In several regions of the Great Lakes, including Saginaw Bay, muck is a problem. It has been blamed for poor water quality and economic losses — and it’s not a new issue. Records of muck in Saginaw Bay go back to the 1960s, but other accounts mention problem muck as far back as the 1920s.
What do we mean when we say muck? Muck is a common term for mats composed of different types of algae, other aquatic plants (macrophytes) and decomposing organic matter that form in the water or wash up on shore.
The muck in Saginaw Bay is thought to be the result of excess nutrients in the system (for example, phosphorous from fertilizers or sewage from combined sewer overflows), though changes in the food web, particularly those caused by invasive mussels, likely add to the problem.
Because this is a persistent and complex problem, Michigan Sea Grant funded a research team to perform an Integrated Assessment about the muck in Saginaw Bay.
Core Research Question
What are the causes, consequences and possible ways to address the muck problem at the Bay City State Recreation Area in Saginaw Bay, and what is the public perception of this issue?
About the Project
Using the Integrated Assessment (IA) framework, the research team will summarize what is currently known about muck-related conditions at the Bay City State Recreation Area (BCSRA), including the social and economic impacts of muck at the park and on the Saginaw Bay Region as a whole. The project will build off of the five-year Saginaw Bay Multiple Stressors Project that started in 2007 and focused on evaluating different stressors and their effects on Saginaw Bay.
Engaging people who are affected by the muck — the stakeholders — is a priority. The target audience includes key decision makers from local, state, federal and non-government organizations in the region, as well as individuals with an interest in the muck-related issues at the park and in the Bay.
Are you a stakeholder? Learn more about how to become involved.

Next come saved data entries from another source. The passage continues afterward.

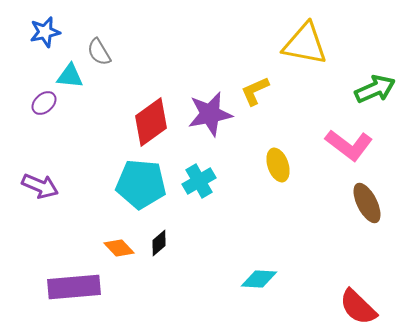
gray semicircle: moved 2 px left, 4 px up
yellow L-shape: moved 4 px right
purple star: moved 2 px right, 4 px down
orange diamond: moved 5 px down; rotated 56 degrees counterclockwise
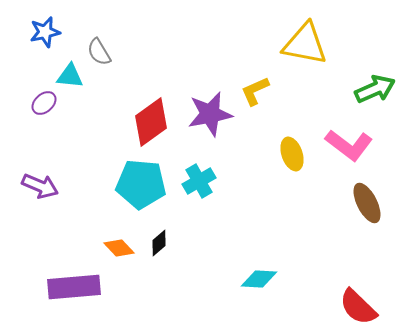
yellow ellipse: moved 14 px right, 11 px up
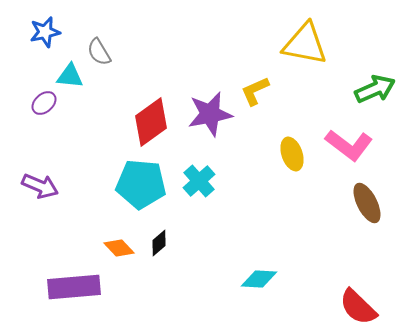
cyan cross: rotated 12 degrees counterclockwise
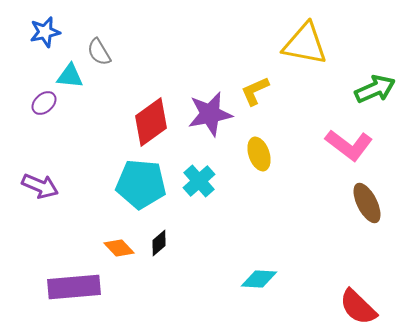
yellow ellipse: moved 33 px left
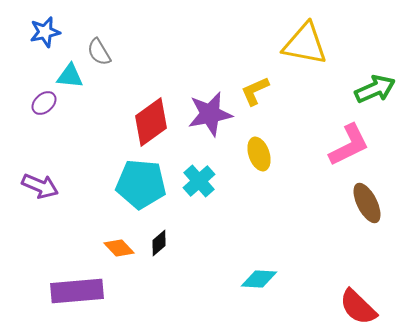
pink L-shape: rotated 63 degrees counterclockwise
purple rectangle: moved 3 px right, 4 px down
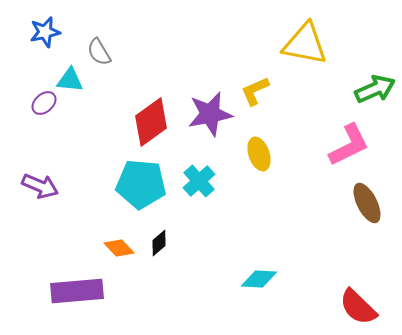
cyan triangle: moved 4 px down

The team will ask for stakeholder input using a suite of models, interviews, surveys and meetings. The results of the IA will provide stakeholders with a shared understanding of what is currently known about the muck and options for managing the effects of muck.
Ultimately, the assessment will help the research team identify a series of feasible short-term and long-term management actions that could help alleviate and better manage the effects of muck.